По сути, об этом же пишет К. Вельцель, анализируя термин «позитивного индивидуализма» и выделяя в нем не только эгоистические, негативные, антисоциальные ориентации, но и позитивные, просоциальные. Последние связаны для него с «тремя представлениями гражданственности: благожелательностью, или неэгоистичностью, доверием и гуманизмом». «На индивидуальном уровне, - отмечает он, - мы видим, что эмансипатив-ные ценности обладают значимыми гражданскими импульсами, но эти импульсы остаются слабыми, если не получают социального подтверждения, как это происходит в обществах, где эмансипативные ценности мало распространены. Гражданские импульсы, содержащиеся в этих ценностях, - это реципрокное благо: чтобы они реализовались, им необходима поддержка, широкое признание эмансипативных идеалов в обществе. Эмансипативные ценности тесно связаны с индивидуализмом с просоциальными ориентациями». В то же время Вельцель отмечает: «Распространению гражданственных ориентаций (связанных с позитивным индивидуализмом - Н.П.) в наибольшей степени препятствуют архаичные инстинкты внутригруппового фаворитизма и дискриминации аутсайдеров, принадлежащих к внешним группам» [Вельцель, 2017. С. 211, 229, 209].

> _ИСХОДНЫЕ ДАННЫЕ_

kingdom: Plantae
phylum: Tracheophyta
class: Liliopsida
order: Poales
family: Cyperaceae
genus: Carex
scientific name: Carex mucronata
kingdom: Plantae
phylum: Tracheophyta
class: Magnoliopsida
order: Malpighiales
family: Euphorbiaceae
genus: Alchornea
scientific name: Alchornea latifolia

* * *

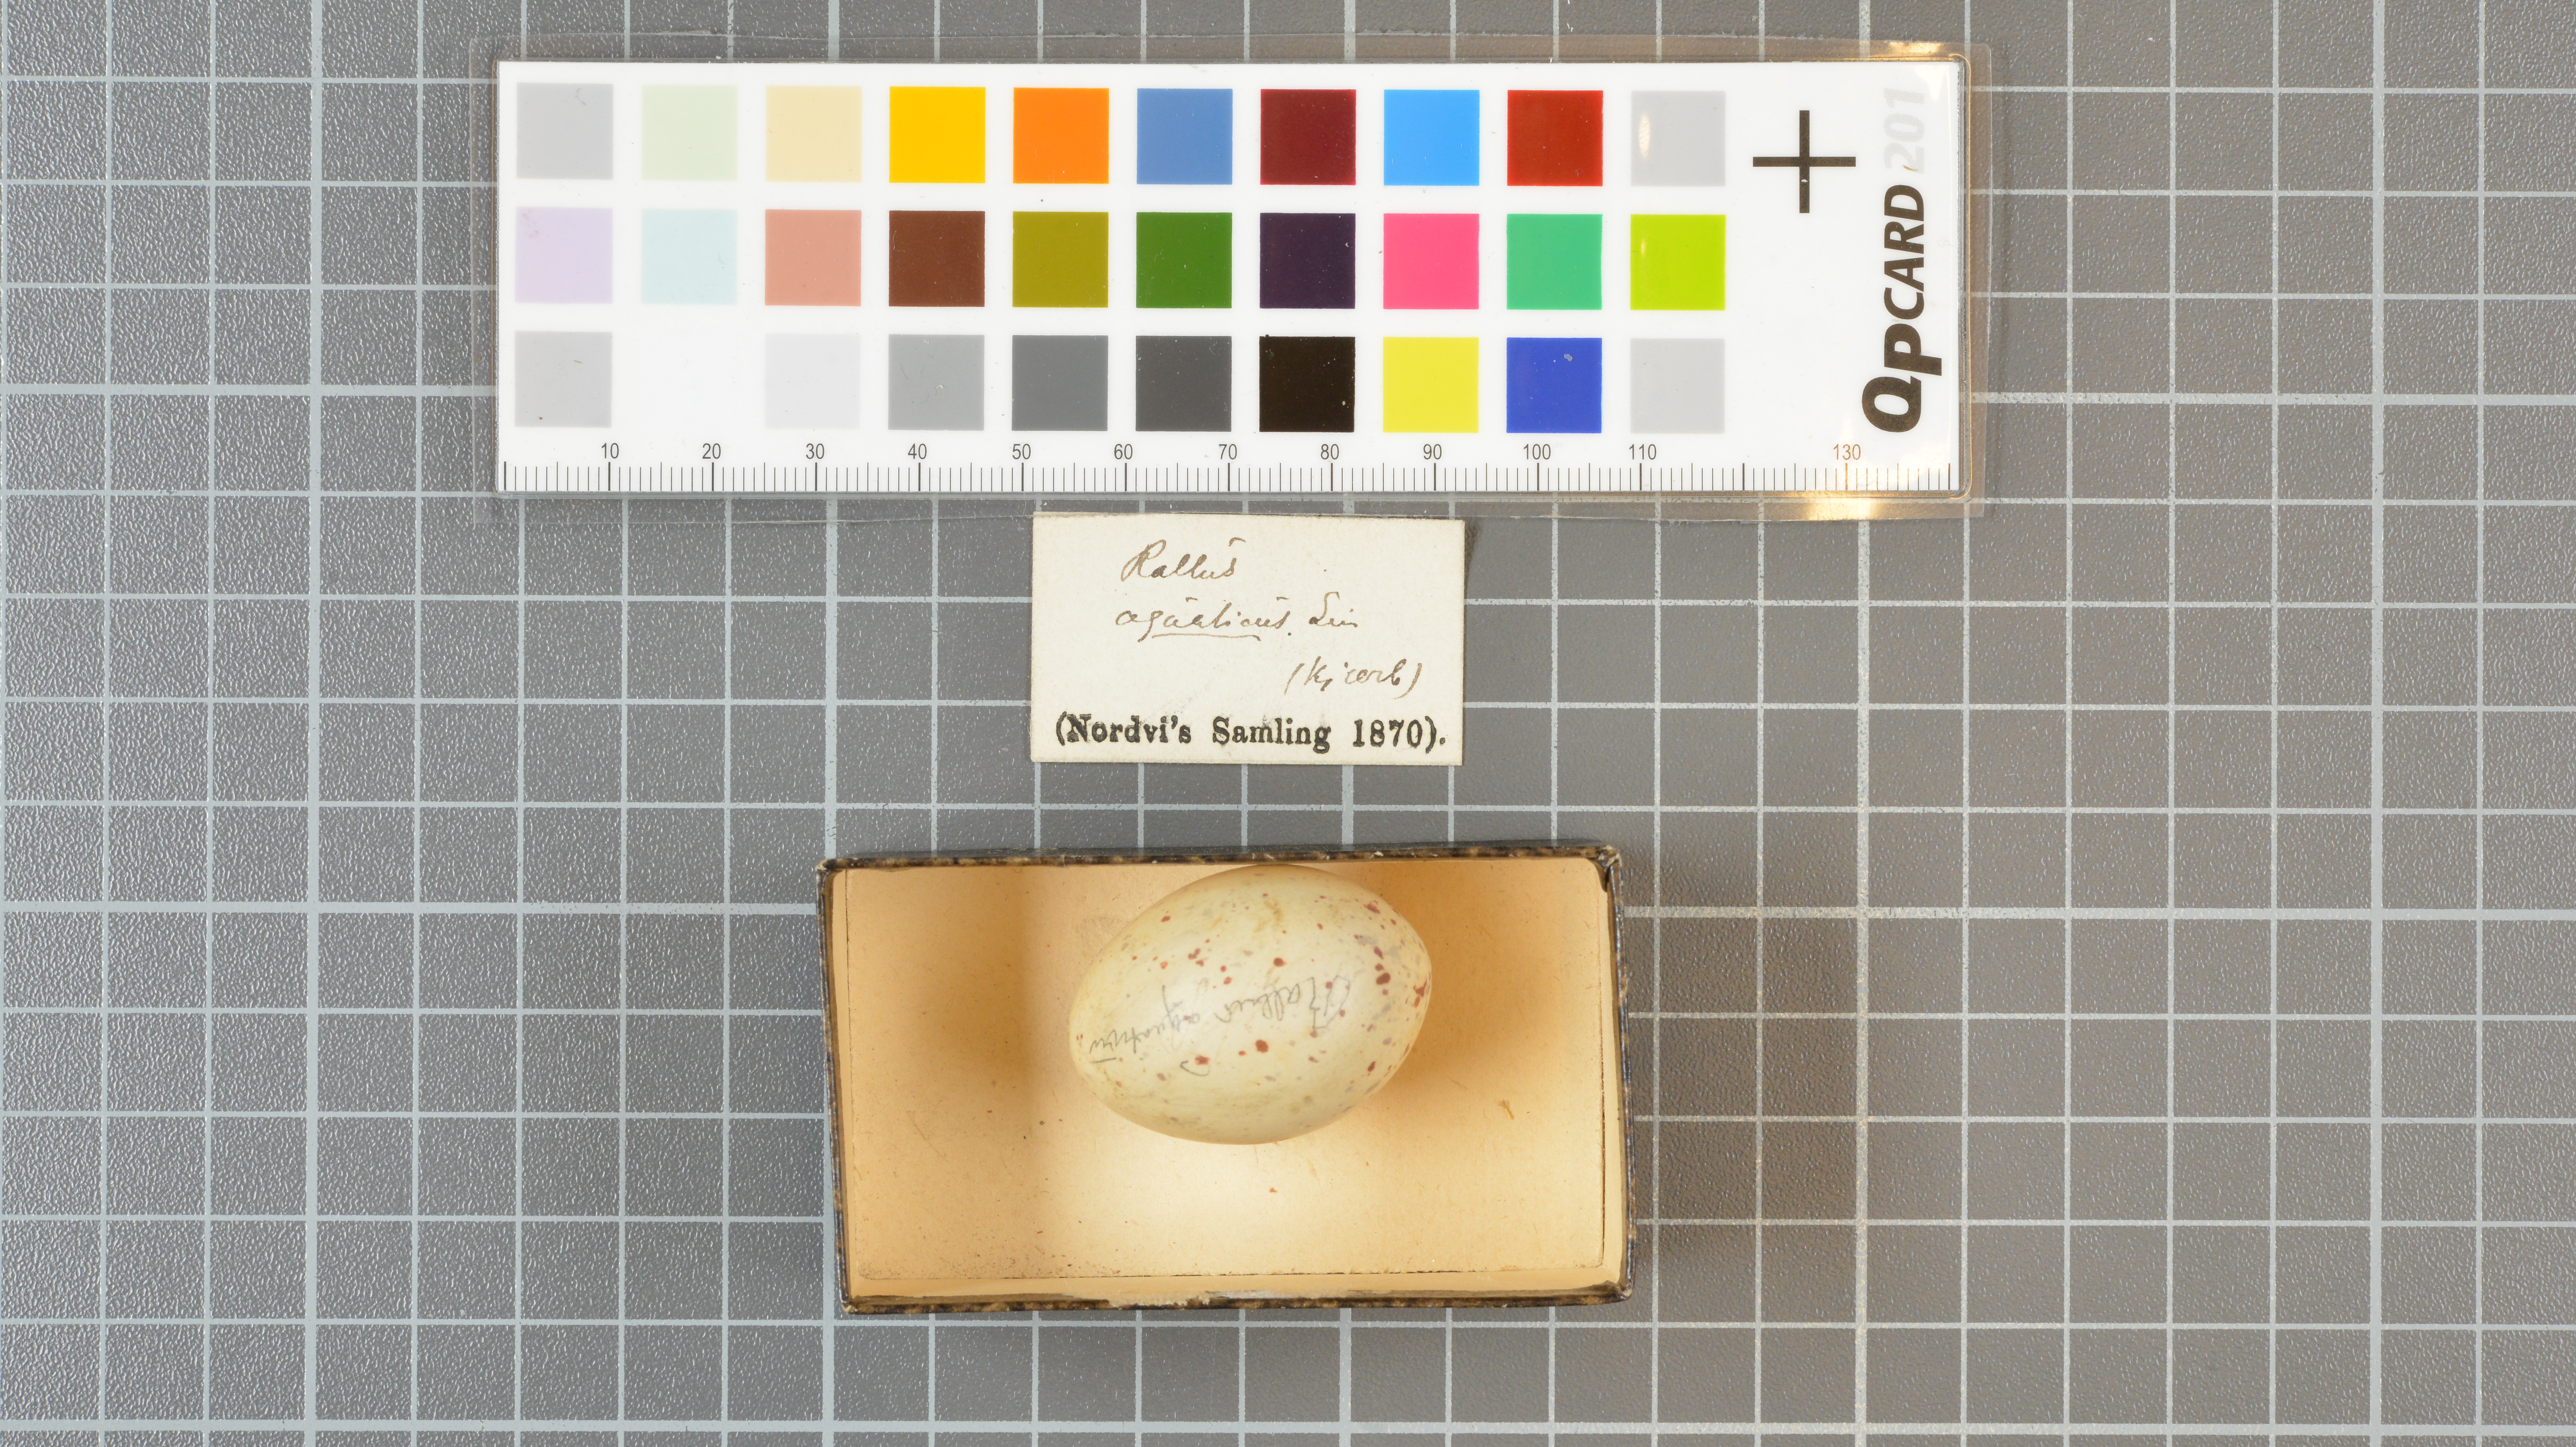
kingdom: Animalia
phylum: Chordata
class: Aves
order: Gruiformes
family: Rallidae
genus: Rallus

==

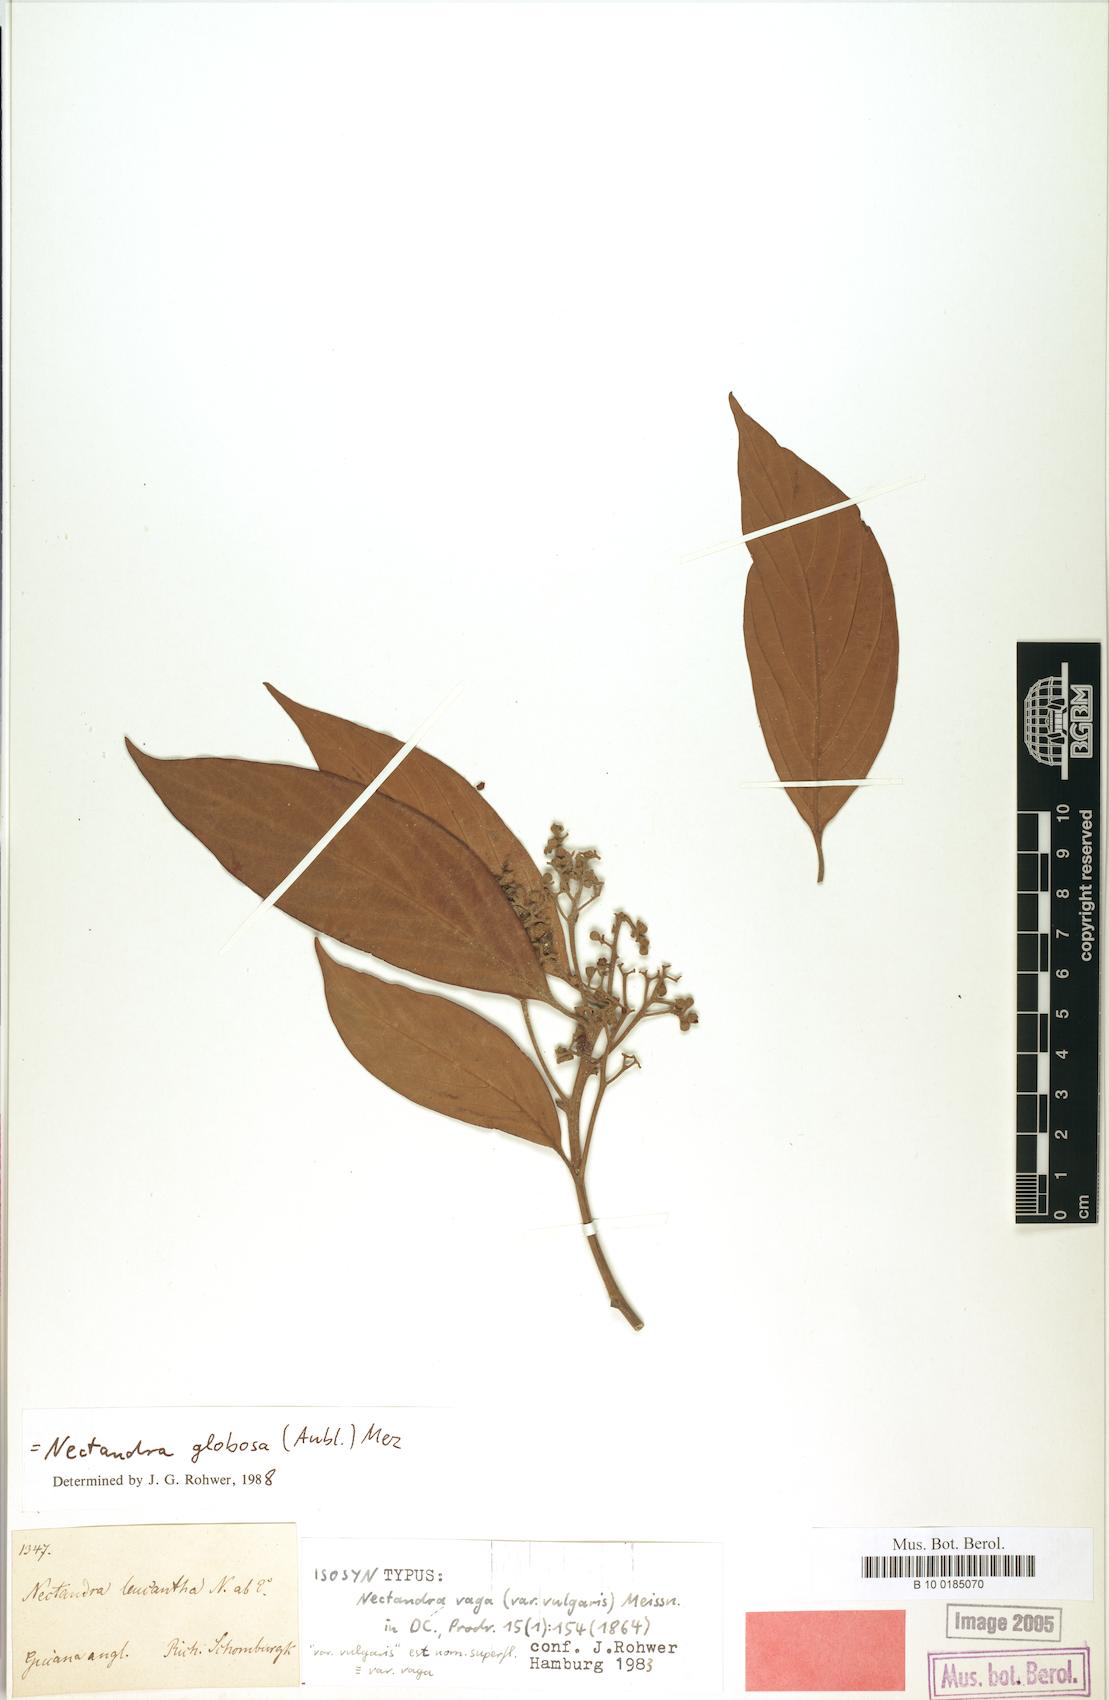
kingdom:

> _СПИСОК ЗАДАНИЙ_
1 – Какие три представления гражданственности, по Вельцелю, связаны с просоциальными ориентациями во фрагменте о позитивном индивидуализме?
2 – Продолжите фрагмент о позитивном индивидуализме после его последнего предложения.

> _ОЖИДАЕМЫЕ ОТВЕТЫ_
1 – Благожелательность (неэгоистичность), доверие и гуманизм.

2 –
Если мы теперь вернемся к предложенной А.Рубинштейном картине эволюции форм патернализма в развитых обществах, то увидим развитие этих форм, все более отклоняющееся от принципов архаичного патернализма как выражения «отцовской заботы государства о гражданах» и переключающегося на те его принципы, которые вытекают из развития коллективизма «снизу». Это позволило вывести теоретическое утверждение, что «патернализм как часть экономической реальности, развиваясь во времени и простран-
стве, претерпевает институциональную эволюцию, имеющую ярко выраженную либеральную направленность» [Рубинштейн, 2016. С. 28].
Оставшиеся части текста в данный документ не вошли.